Chapter 18 Count Models
In these notes, we will discuss several types of count models
- Ordered Probit/Logit
- Poisson Model
- Negative Binomial
- Hurdle Model
- Zero Inflated Poisson Model
18.1 Oridinal Categorical Variables
Suppose your dependent is categorical in nature and these categories show an ordinal proper (i.e. you can order them)
Examples: Surveys including Likert Scales (strongly agree, agree, neither, disagree, strongly disagree)
Medalling in the olympics (Gold, Silver, Bronze)

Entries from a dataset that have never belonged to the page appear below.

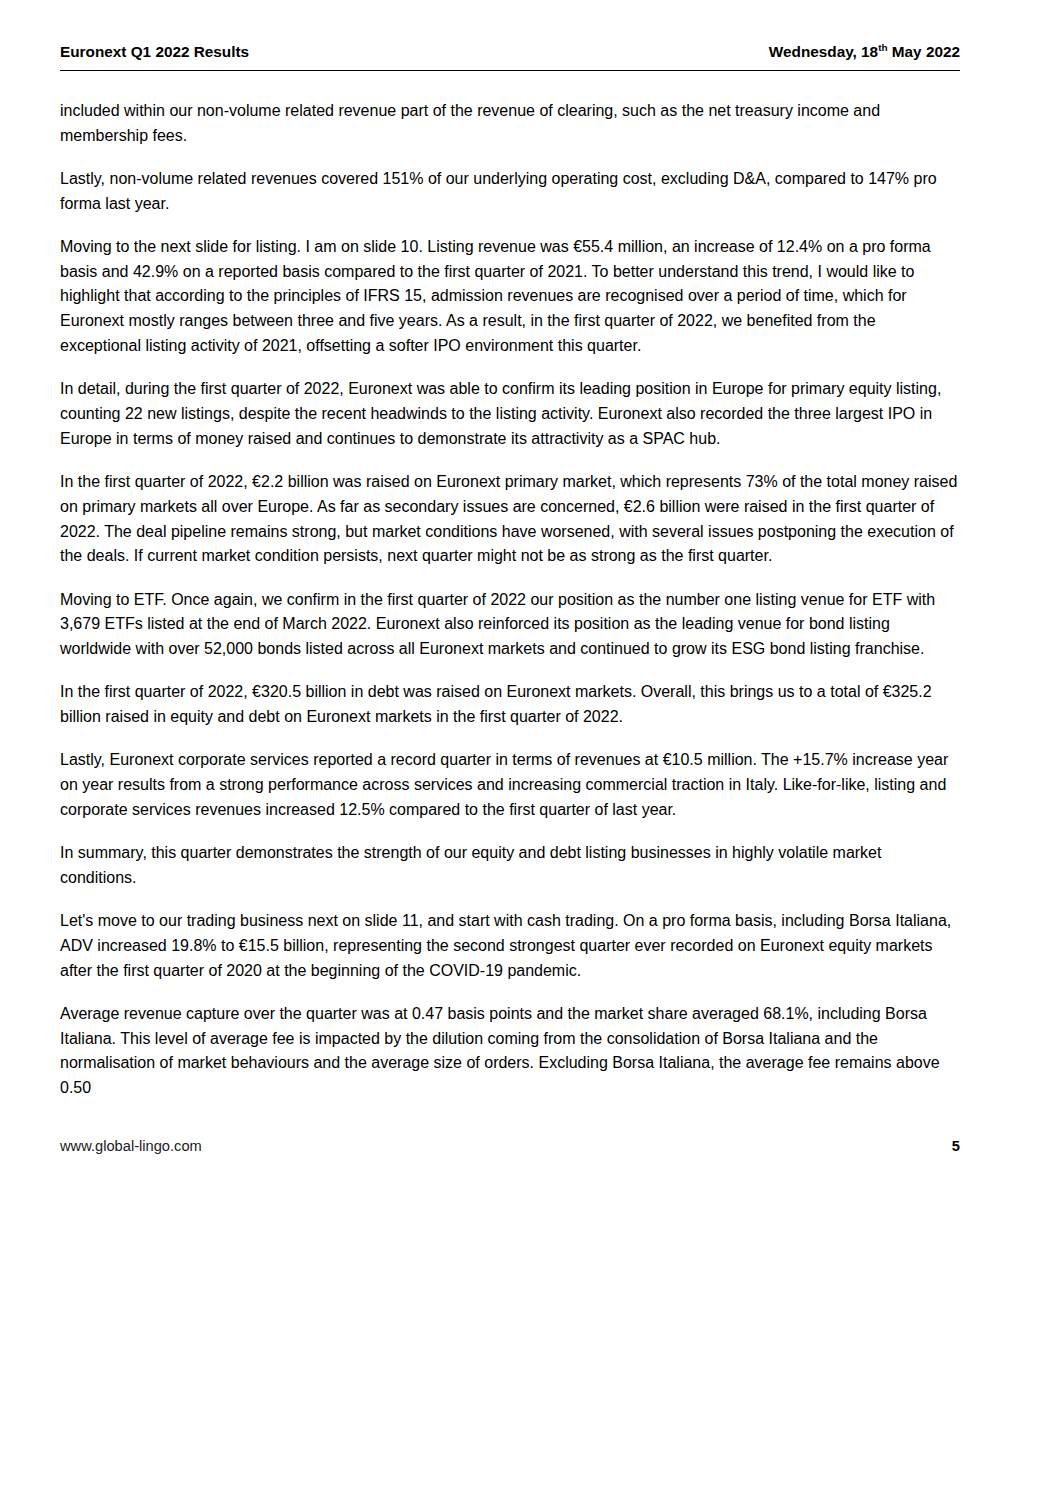Euronext Q1 2022 Results
Wednesday, 18th May 2022
included within our non-volume related revenue part of the revenue of clearing, such as the net treasury income and membership fees.
Lastly, non-volume related revenues covered 151% of our underlying operating cost, excluding D&A, compared to 147% pro forma last year.
Moving to the next slide for listing. I am on slide 10. Listing revenue was €55.4 million, an increase of 12.4% on a pro forma basis and 42.9% on a reported basis compared to the first quarter of 2021. To better understand this trend, I would like to highlight that according to the principles of IFRS 15, admission revenues are recognised over a period of time, which for Euronext mostly ranges between three and five years. As a result, in the first quarter of 2022, we benefited from the exceptional listing activity of 2021, offsetting a softer IPO environment this quarter.
In detail, during the first quarter of 2022, Euronext was able to confirm its leading position in Europe for primary equity listing, counting 22 new listings, despite the recent headwinds to the listing activity. Euronext also recorded the three largest IPO in Europe in terms of money raised and continues to demonstrate its attractivity as a SPAC hub.
In the first quarter of 2022, €2.2 billion was raised on Euronext primary market, which represents 73% of the total money raised on primary markets all over Europe. As far as secondary issues are concerned, €2.6 billion were raised in the first quarter of 2022. The deal pipeline remains strong, but market conditions have worsened, with several issues postponing the execution of the deals. If current market condition persists, next quarter might not be as strong as the first quarter.
Moving to ETF. Once again, we confirm in the first quarter of 2022 our position as the number one listing venue for ETF with 3,679 ETFs listed at the end of March 2022. Euronext also reinforced its position as the leading venue for bond listing worldwide with over 52,000 bonds listed across all Euronext markets and continued to grow its ESG bond listing franchise.
In the first quarter of 2022, €320.5 billion in debt was raised on Euronext markets. Overall, this brings us to a total of €325.2 billion raised in equity and debt on Euronext markets in the first quarter of 2022.
Lastly, Euronext corporate services reported a record quarter in terms of revenues at €10.5 million. The +15.7% increase year on year results from a strong performance across services and increasing commercial traction in Italy. Like-for-like, listing and corporate services revenues increased 12.5% compared to the first quarter of last year.
In summary, this quarter demonstrates the strength of our equity and debt listing businesses in highly volatile market conditions.
Let's move to our trading business next on slide 11, and start with cash trading. On a pro forma basis, including Borsa Italiana, ADV increased 19.8% to €15.5 billion, representing the second strongest quarter ever recorded on Euronext equity markets after the first quarter of 2020 at the beginning of the COVID-19 pandemic.
Average revenue capture over the quarter was at 0.47 basis points and the market share averaged 68.1%, including Borsa Italiana. This level of average fee is impacted by the dilution coming from the consolidation of Borsa Italiana and the normalisation of market behaviours and the average size of orders. Excluding Borsa Italiana, the average fee remains above 0.50
www.global-lingo.com
5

Soda size preference (small, medium, large, extra large)
18.2 Ordered Probit/Logit
In these cases of ordinal categorical variables, we use an ordered probit/logit model.

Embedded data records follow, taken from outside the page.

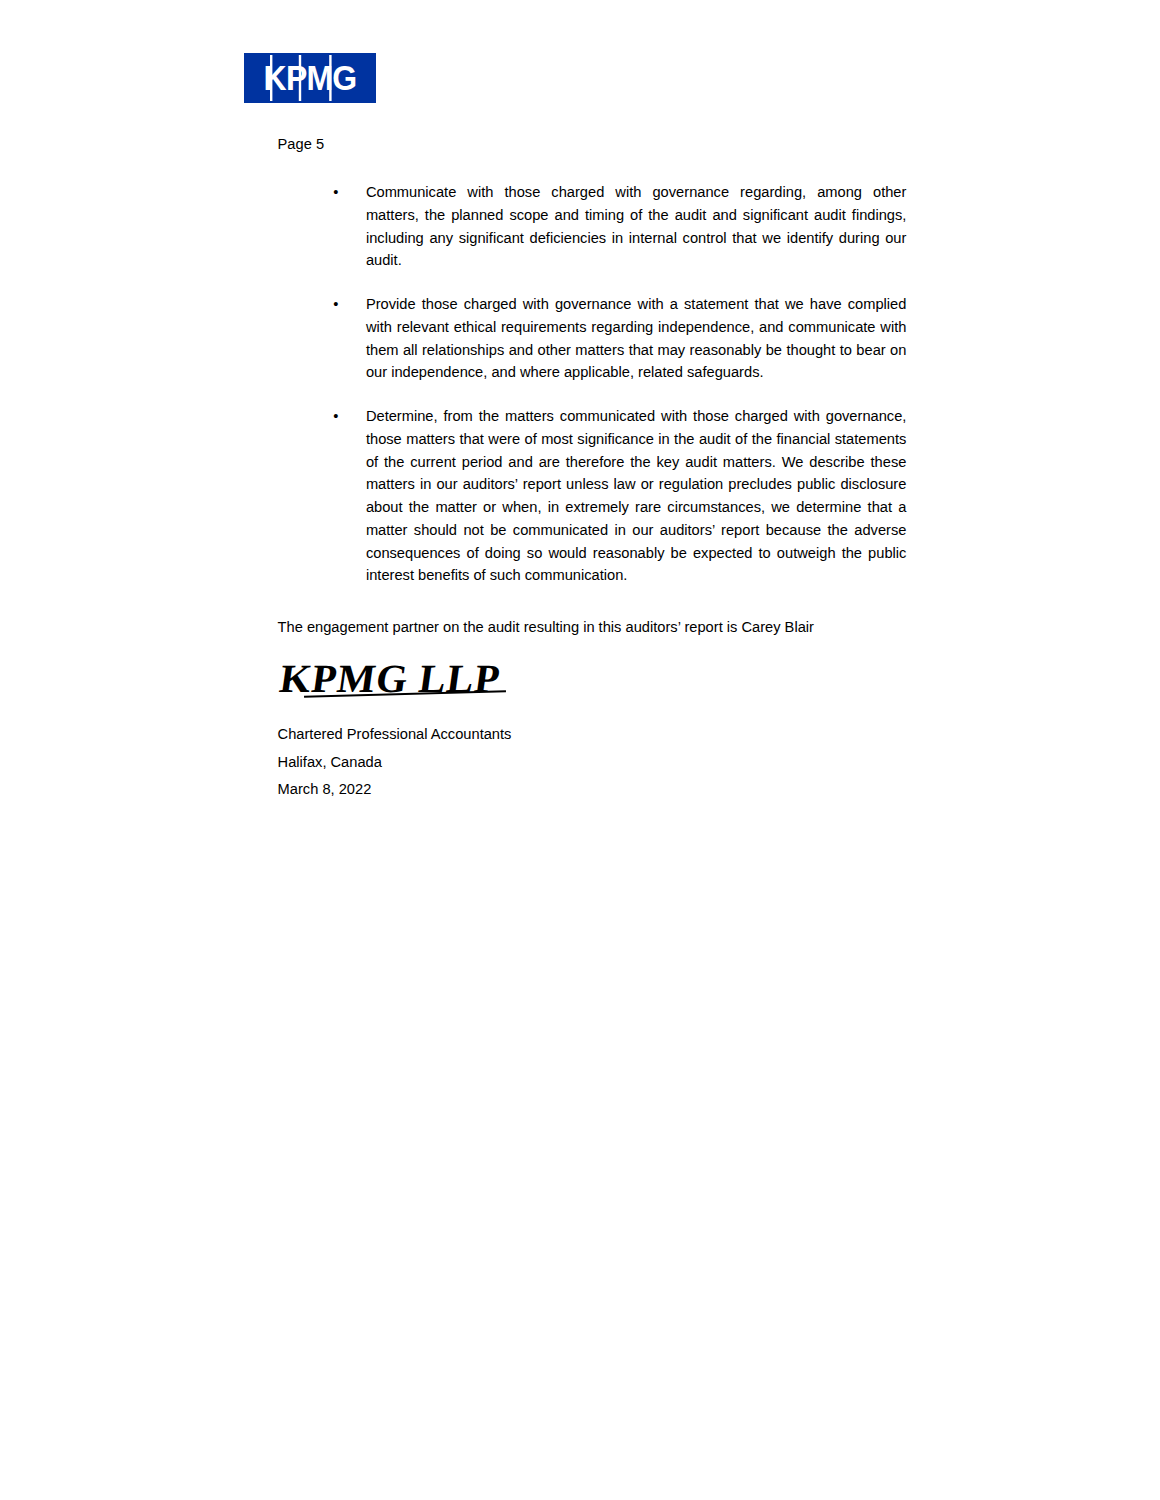KPMG KPMG
Page 5
Communicate with those charged with governance regarding, among other matters, the planned scope and timing of the audit and significant audit findings, including any significant deficiencies in internal control that we identify during our audit.
Provide those charged with governance with a statement that we have complied with relevant ethical requirements regarding independence, and communicate with them all relationships and other matters that may reasonably be thought to bear on our independence, and where applicable, related safeguards.
Determine, from the matters communicated with those charged with governance, those matters that were of most significance in the audit of the financial statements of the current period and are therefore the key audit matters. We describe these matters in our auditors’ report unless law or regulation precludes public disclosure about the matter or when, in extremely rare circumstances, we determine that a matter should not be communicated in our auditors’ report because the adverse consequences of doing so would reasonably be expected to outweigh the public interest benefits of such communication.
The engagement partner on the audit resulting in this auditors’ report is Carey Blair
KPMG LLP
Chartered Professional Accountants
Halifax, Canada
March 8, 2022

Notice, these responses, while they can be ordered, the distance between levels is not constant.
That is, we do not know what increase is necessary to move someone from strongly disagree to just disagree.
18.2.1 Ordered Probit/Logit Math
The math of the ordered probit/logit is very similar to a simple binary model
There is just one difference, we need to estimate level parameters.
The math to the ordered probit/logit is very similar to a simple binary model
There is just one difference, we need to estimate level parameters.
Consider three observed outcomes: y = 0,1,2. Consider the latent variable model without a constant: \[y^{*} = \beta_1 x_1 +...+\beta_k x_k +\epsilon\] where \(\epsilon \rightarrow N(0,1)\). Define two cut-off points: \(\alpha_1 < \alpha_2\) We do not observe \(y^{*}\), but we do observe choices according to the following rule
- y = 0 if \(y^{*} < \alpha_1\);
- y = 1 if \(\alpha_1 < y^{*} < \alpha_2\);
- y = 2 if \(\alpha_2 < y^{*}\)
18.2.2 Analytical Example
y = 0 if inactive, y = 1 if part-time, and y = 2 if full-time
\(y* = \beta_e educ +\beta_k kids +\epsilon\), where \(\epsilon \rightarrow N (0,1)\)
Then y = 0 if \(\beta_e educ +\beta_k kids +\epsilon\) < \(\alpha_1\)
y = 1 if \(\alpha_1 < \beta_e educ +\beta_k kids +\epsilon\) < \(\alpha_2\)
y = 2 if \(\alpha_2 < \beta_e educ +\beta_k kids +\epsilon\)
We could alternatively introduce a constant \(\beta_0\) and assume that \(\alpha_1\) = 0.
18.2.3 Log Likelihood Function
\[Log \, L=\sum_{i=1}^{n} \sum_j Z_{ij}[F_{ij}-F_{ij-1}]\]
where \(F_{ij}=F(\alpha_j-\beta_e educ -\beta_k kids)\) and \(Z_{ij}\) is an indicator that equals 1 if person i select option j and zero otherwise.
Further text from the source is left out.